Saturday, October 18, 2014

Jokes

Any of you who have ever had the painful experience of hearing me butcher jokes in person will be pleased that this blogpost is written. Judge for yourselves.

Nica humor can run the gammut from the really dark to slapstick, which makes sense in a country scarred by war and where Mexican comedy is broadcast. Indeed, most of the comedy shows on TV are classic Mexican shows such as El Chavo, Chespirito, La Hora Pico, La Familia Peluche and Derbez en Cuando are pretty popular on weekends. I used to watch a lot more of these programs during training on Saturday mornings with my host mom's granddaughter, Salome, and learned a lot of great double entendres. It was a great way to boost my Spanish skills.

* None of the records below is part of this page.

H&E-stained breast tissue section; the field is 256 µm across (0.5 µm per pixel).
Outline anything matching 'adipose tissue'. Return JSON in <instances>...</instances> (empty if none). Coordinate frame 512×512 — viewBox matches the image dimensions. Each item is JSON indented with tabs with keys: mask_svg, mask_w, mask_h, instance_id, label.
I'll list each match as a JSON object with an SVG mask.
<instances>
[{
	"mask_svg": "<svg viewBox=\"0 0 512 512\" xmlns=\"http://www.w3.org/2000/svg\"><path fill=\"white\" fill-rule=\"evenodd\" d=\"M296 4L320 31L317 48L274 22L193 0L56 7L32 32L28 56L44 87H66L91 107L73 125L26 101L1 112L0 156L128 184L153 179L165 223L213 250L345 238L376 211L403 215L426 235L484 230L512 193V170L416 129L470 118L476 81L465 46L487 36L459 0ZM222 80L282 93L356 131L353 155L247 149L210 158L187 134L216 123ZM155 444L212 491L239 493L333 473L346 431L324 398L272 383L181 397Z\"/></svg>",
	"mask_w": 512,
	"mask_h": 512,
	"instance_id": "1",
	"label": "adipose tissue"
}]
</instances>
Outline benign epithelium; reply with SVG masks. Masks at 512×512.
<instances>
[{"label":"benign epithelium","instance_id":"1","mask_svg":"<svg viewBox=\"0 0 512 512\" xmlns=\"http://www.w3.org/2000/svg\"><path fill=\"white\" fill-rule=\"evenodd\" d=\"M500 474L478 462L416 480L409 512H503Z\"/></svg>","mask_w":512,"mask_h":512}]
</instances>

There are several basic trends to Nicaraguan jokes that I've observed. First, there are punny word play jokes, very commonly featured on gum wrappers of a candy called chiclin. Sometimes a little racist, sometimes a little bit sexist or racy, but often very clever. (Ok, maybe not the ones on the chiclin). A second major theme includes intercultural misunderstandings or situtations with power differentials where the person who supposedly has the upper hand does something wrong and gets leveled.

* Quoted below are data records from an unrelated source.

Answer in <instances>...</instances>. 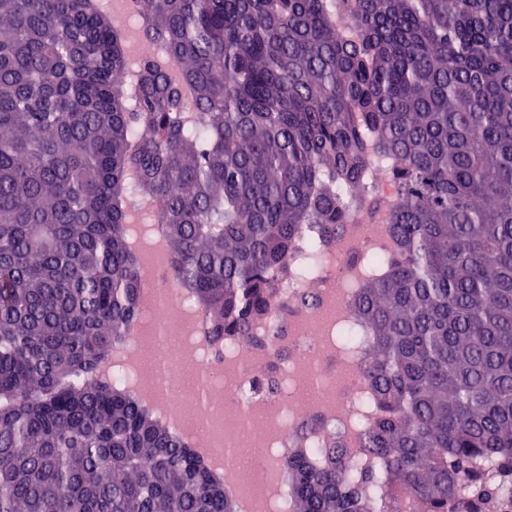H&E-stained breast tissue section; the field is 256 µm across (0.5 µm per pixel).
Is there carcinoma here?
Here are the masks:
<instances>
[{"label":"carcinoma","instance_id":"obj_1","mask_svg":"<svg viewBox=\"0 0 512 512\" xmlns=\"http://www.w3.org/2000/svg\"><path fill=\"white\" fill-rule=\"evenodd\" d=\"M137 0L192 87L130 57L100 0H0V512H235L224 482L100 377L140 312L134 195L217 338L274 306L303 224L336 235L372 155L407 205L363 288L381 419L349 459L288 461L298 512H497L512 481V0Z\"/></svg>","mask_w":512,"mask_h":512}]
</instances>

And now without further ado...A few jokes! Probably mostly lost in translation, but you never know.

Old stuff
[From El Gueguense, a famous play/ballet about a cunning indigenous merchant from the colonial era. Sorry for non Spanish speakers, I can't translate this to English without it losing its meaning! Basically the Alguacil keeps asking for money and the merchant keeps "mishearing" him]
Alguacil: ...Primero debo recibir mi salario.
Gueguense: Pescados salados? Ah, muchachos, alli estan las redes de pescados salados...
...
Alguacil: Nada entiendo de pescados salados, Gueguense.
Gueguense: Pues, que es lo que quiere, Senor Capitan Alguacil Myaor?
Alguacil: Reales de plata, Gueguense.
Gueguense: Ah, redes de plato....

[My friend Kleydy upon hearing music that's past its time]
God, that's so old Colombus must have brought it over on his ship!!!

Cornier than a Dad Joke
[Courtesy of a chiclin wrapper]
What's the only country that can laugh and explode at the same time?
JA- PON
(Japan)

[My friend Brian's counterpart teacher William taught us this one, now the preferred English joke of my students in El Tule]
milk a cow= mil cacao (A thousand cacao plants)

Damn Kids
Students: Teacher, how do you say garza in English?
Me: Egret.
Students: How do you say chancho?
Me: Pig.
Students: How do you say cherepo?
Me: Gecko.
Students:  How do you say gasoline?
Me: Um...why are you asking me all these words?
Students: These are our nicknames.
[I now call them by the English version of their nicknames . Guaranteed laughter, every time.]

7th grade student: "Teacher, if por means times and que means what then por que (why) is times what, right?"

[A favorite from Josefa, the Spanish teacher in one of the rural schools where I work]
Primary School Student: Do you know English, teacher?
Josefa: No, honey.
Primary School Student: I know English!!
Josefa: What do you know?
Primary School Student: hippopatamo (Spanish) is hipopataMUS!!!

Intercultural Exchanges
A Nica comes back from the States, showing off all the stuff he got there. Someone asks him if he knows English now. "Sure!" he says. "For example, uno= one. dos= one one. tres= one one one."

[A joke my counterpart teacher Jonathan taught me]
A gringo goes into a typical Nicaraguan restaurant. When it comes time to order, he asks the waiter for the "Mama no se vaya" soup. The waiter is confused and asks him to repeat his order again. The man says again, "I'd like the mama no se vaya soup." The waiter looks at the menu to try and figure out what he's talking about. The man gets exasperated and says, " I want the mom don't go soup!"
(Mondongo is a traditional Nicaraguan soup made from cow stomach)

[Another joke from Jonathan]
A gringo is walking down the street in San Carlos. He sees a vendor with fish and asks in a really bad accent "Pescado?" "No," she replies "Mojarra (A type of fish)."

[Me, getting in on the fun, while getting checked out for ear pain]
Doctor: Have you gone swimming lately?
Me: Well, no, but I did get really wet in a rainstorm yesterday.